**EXERCISE MATERIALS:**

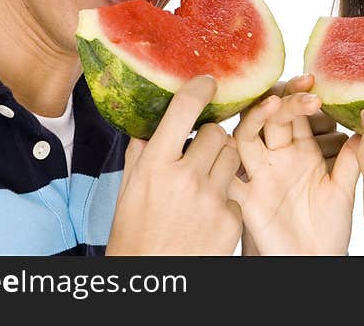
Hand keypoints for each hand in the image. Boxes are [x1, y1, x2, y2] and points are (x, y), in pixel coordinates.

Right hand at [106, 75, 242, 255]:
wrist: (152, 280)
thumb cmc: (134, 235)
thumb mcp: (127, 189)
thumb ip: (142, 152)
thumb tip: (150, 122)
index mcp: (156, 164)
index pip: (185, 108)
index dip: (200, 88)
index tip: (208, 82)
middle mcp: (186, 177)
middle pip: (218, 132)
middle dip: (211, 137)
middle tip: (200, 150)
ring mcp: (212, 198)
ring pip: (233, 156)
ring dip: (222, 162)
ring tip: (204, 180)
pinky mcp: (231, 219)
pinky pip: (236, 191)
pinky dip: (224, 197)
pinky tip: (207, 212)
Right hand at [229, 91, 360, 254]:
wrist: (314, 262)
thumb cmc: (329, 227)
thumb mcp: (343, 189)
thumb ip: (351, 159)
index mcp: (302, 150)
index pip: (296, 113)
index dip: (300, 94)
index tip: (314, 81)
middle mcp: (278, 157)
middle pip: (271, 117)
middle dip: (285, 100)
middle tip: (305, 90)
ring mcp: (260, 175)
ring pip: (246, 136)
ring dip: (256, 118)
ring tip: (275, 105)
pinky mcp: (246, 198)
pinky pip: (228, 176)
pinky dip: (225, 159)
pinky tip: (231, 143)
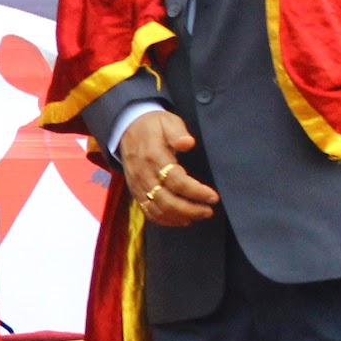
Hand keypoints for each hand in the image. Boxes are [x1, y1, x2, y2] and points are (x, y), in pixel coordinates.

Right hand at [118, 109, 218, 226]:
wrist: (127, 128)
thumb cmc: (153, 126)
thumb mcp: (167, 121)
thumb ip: (177, 132)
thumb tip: (188, 143)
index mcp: (153, 156)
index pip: (175, 180)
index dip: (195, 191)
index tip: (213, 196)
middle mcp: (143, 174)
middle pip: (166, 200)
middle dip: (190, 209)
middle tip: (209, 210)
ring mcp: (138, 184)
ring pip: (157, 209)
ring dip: (180, 216)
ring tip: (199, 215)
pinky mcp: (136, 191)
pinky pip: (149, 211)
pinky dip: (166, 220)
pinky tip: (182, 219)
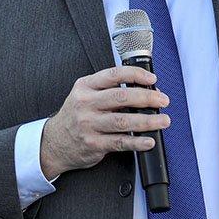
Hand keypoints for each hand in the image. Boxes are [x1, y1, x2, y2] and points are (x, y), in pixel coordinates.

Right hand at [40, 66, 169, 179]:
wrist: (54, 142)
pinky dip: (137, 142)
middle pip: (122, 97)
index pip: (114, 75)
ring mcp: (88, 125)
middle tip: (163, 100)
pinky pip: (120, 143)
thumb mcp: (85, 95)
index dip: (136, 75)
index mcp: (85, 86)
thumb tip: (144, 89)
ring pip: (123, 121)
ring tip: (163, 120)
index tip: (152, 79)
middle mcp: (86, 104)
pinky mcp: (93, 144)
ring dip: (148, 121)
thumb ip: (108, 90)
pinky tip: (149, 140)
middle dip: (147, 97)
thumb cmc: (76, 115)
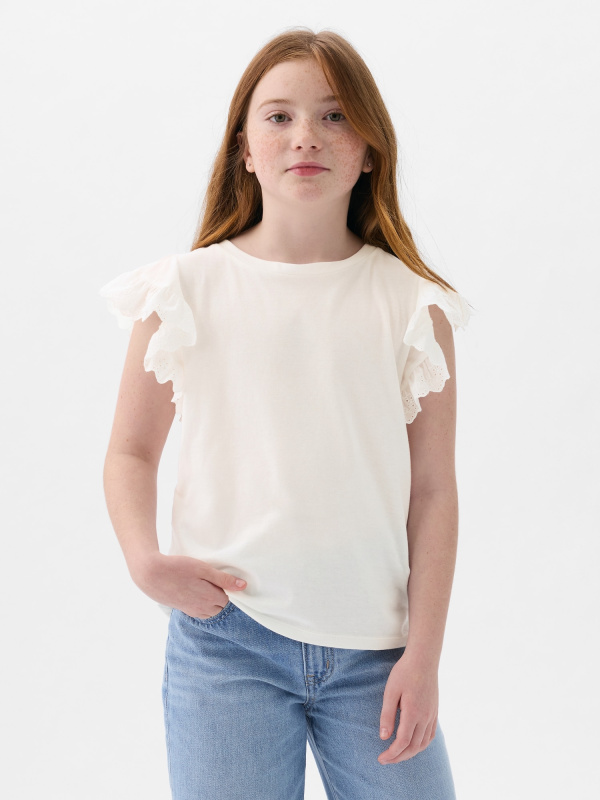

**INSTRUCTIONS TO FOLLOW:** In the listing above, locate the line containing "ring mcp: (138, 184)" and the line containing "pinky tip: (182, 219)", then transcribe both and every line between them verbatim.

**SOLUTION TO THIS EXERCISE:**
ring mcp: (138, 184)
ring pip: (157, 209)
ring dip: (180, 216)
ring tip: (199, 215)
pinky mcp: (136, 191)
pinky pip: (149, 211)
pinky dip: (166, 220)
pinky tip: (182, 219)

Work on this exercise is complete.